KK is decades ahead of Palawan regarding infrastructure, organization, planning and self-reliance – this four day trip was a real eye-opener for me.  The taxi driver spoke excellent English and was knowledgeable about the city – we talked about KK’s electric (hydro-powered) and he pointed out places for me to hike, discussed the annual Dragon boat races, the Sunday market and the price of living in KK as higher than in the PH. 


The tourist center in KK



Whoa!!  Clean Public Bathrooms?!









My friend Simon, regional director of the Special Olympics Asia-Pacific, went farther – comparing the PH and Malaysia and the countries that colonized them:  Malaysia by the British and Philippines by the Spanish - the Spanish as patrons who taught the populace to be beholden and gain their money with an outstretched palm; to believe in siesta and manana and a heavenly afterlife.  I’ve heard this before and it feels so racist that I reject it – but whatever the reasons, Malaysians in KK seem a lot more together than the Pilipinos I know in similar sized towns.  And, odd to me, the Sulu Sea fisherpeople who came from the Philippines and settled in Sabah, are looked down upon as almost barbaric by the Sabah Malaysians - a very different culture.

Simon took me to dinner in what first appeared to be an aquarium (and I was delighted).   

Colorful fresh fish
 

Looking closer, prices were evident on each tank - and away from the marine life, tables were arranged - everything in the aquaria was dinner! 






  I did not have rockfish or horseshoe crab, but did have some delicious and spicy fish with fresh seaweed.



Clams


Enormous horseshoe crabs - um, no thank you














            





Simon also arranged for me to visit schools and a Sabah SPED facility.  And I learned a lot.  Sabah has 32 government-run SPED centers for a near 4 million population.  They partner with Special Olympics and use specific methodologies for teaching and disciplining. 

 The behavior of the 35 children with autism at the center I visited was amazing – self-motivated and interactive – very unusual.   

In contrast, Palawan has about 1 million population and one public school with one class for autism – about 12 children are in the class.  

There are only 2 teachers with SPED credentials on the island  of Palawan – and I am one of them!  (However, I did hear that a new school is bringing a credentialed SPED teacher, so there will be three now - only two in the classroom).   I asked the teachers in KK about SPED laws in Malaysia and they told me they are well known and also heavily enforced – another major difference.  Perhaps the most noticeable difference was the “can do” attitude of the Special Olympic community organizer and of the SPED center director – watching them plan an event was great – as I told them, it was Inspiring  and illustrated  the potential for the PH, and depressing because we have so far to go.

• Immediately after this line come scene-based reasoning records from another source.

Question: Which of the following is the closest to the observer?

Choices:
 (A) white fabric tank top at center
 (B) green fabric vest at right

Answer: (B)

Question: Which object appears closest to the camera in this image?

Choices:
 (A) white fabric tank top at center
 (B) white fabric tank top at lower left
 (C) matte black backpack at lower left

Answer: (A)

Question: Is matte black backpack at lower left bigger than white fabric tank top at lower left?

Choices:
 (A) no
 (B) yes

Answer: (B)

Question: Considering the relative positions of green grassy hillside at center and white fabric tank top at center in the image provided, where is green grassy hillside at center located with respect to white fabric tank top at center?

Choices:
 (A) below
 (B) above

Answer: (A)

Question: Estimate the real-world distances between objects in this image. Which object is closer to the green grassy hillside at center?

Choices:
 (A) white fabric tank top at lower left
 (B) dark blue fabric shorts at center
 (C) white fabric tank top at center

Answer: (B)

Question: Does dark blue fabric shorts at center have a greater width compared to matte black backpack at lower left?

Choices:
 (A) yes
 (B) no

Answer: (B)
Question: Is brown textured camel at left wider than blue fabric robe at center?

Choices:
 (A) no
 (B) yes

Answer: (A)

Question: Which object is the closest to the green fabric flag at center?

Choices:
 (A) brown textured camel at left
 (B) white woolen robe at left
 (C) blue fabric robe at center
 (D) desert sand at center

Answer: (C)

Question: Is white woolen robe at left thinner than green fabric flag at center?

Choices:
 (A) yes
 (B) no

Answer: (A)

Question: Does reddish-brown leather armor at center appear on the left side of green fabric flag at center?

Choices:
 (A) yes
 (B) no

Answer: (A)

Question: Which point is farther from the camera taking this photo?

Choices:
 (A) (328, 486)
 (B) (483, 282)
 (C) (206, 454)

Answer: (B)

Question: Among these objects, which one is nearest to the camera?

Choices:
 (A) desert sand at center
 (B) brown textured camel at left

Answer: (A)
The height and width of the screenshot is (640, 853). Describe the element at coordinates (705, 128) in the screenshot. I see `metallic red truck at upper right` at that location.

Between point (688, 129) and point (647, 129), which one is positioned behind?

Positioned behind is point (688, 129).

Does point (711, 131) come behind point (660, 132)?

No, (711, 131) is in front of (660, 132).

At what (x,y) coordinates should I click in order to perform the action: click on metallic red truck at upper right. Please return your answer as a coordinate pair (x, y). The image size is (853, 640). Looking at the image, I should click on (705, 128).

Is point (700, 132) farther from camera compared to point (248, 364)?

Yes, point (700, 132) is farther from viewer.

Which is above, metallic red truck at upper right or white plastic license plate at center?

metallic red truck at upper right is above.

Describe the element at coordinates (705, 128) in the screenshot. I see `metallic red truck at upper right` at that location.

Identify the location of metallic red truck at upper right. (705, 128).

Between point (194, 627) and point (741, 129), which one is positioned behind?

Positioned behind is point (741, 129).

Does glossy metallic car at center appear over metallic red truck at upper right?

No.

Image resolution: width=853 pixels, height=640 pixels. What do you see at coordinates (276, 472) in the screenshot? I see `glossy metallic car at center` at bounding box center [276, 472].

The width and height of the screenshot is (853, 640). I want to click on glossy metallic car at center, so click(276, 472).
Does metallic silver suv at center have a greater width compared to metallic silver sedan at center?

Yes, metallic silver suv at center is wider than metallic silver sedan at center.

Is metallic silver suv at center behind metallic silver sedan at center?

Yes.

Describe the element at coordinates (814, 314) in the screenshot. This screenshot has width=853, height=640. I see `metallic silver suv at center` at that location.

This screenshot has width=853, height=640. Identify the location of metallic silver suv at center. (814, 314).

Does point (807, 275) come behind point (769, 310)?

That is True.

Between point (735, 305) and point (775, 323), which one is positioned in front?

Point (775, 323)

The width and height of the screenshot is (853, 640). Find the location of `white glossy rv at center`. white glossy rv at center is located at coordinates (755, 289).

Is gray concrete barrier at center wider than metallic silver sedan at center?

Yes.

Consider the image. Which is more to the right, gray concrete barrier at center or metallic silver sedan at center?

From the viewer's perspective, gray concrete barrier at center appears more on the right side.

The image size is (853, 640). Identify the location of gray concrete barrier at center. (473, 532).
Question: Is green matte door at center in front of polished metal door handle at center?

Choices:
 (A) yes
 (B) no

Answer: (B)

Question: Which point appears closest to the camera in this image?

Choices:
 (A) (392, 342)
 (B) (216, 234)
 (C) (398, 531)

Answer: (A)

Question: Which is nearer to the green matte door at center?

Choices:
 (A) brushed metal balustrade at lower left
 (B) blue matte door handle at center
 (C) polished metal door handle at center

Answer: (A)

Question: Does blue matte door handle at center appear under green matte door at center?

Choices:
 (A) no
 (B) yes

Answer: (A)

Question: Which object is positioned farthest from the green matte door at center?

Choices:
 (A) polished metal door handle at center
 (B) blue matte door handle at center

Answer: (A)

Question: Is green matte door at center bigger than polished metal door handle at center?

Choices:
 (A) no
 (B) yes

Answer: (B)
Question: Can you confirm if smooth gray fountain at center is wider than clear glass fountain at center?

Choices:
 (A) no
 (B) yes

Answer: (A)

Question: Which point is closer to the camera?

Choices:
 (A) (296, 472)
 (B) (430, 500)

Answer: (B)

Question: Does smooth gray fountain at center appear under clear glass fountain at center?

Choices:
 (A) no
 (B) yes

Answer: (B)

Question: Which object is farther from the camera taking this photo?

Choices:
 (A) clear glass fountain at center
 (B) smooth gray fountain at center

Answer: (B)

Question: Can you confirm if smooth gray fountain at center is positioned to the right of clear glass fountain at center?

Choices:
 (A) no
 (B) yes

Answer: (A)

The “20 minute” walk to the Dragon Race semifinals took me well over an hour, but it was well worth it – cheering-on each rowing team (although just like watching Ashley’s college crew races at Lehigh, you have to pay attention because it’s over so quickly...but, as opposed to Ashley's heats, I was lucky to get plenty of pictures of this
ocean race)


Their coxswain and his drum - pretty heavy!










Cheering on Their Team!




 

And on Sunday, I hit the Gaya market before my noon flight – one of the more delightful markets I’ve attended – everything for sale from blue and yellow gouramis to 7 types of rice to papaya trees. Beautiful people, beautiful dress, beautiful clean public toilets – I’ll be back!
























PS – Already scheduled the next trip – a birthday celebration for my college roommate, Janet Herbruck, and me – May 2014 - to visit E. Sabah’s wildlife – Sandakan’s orangutans, pygmy elephants and bat cave.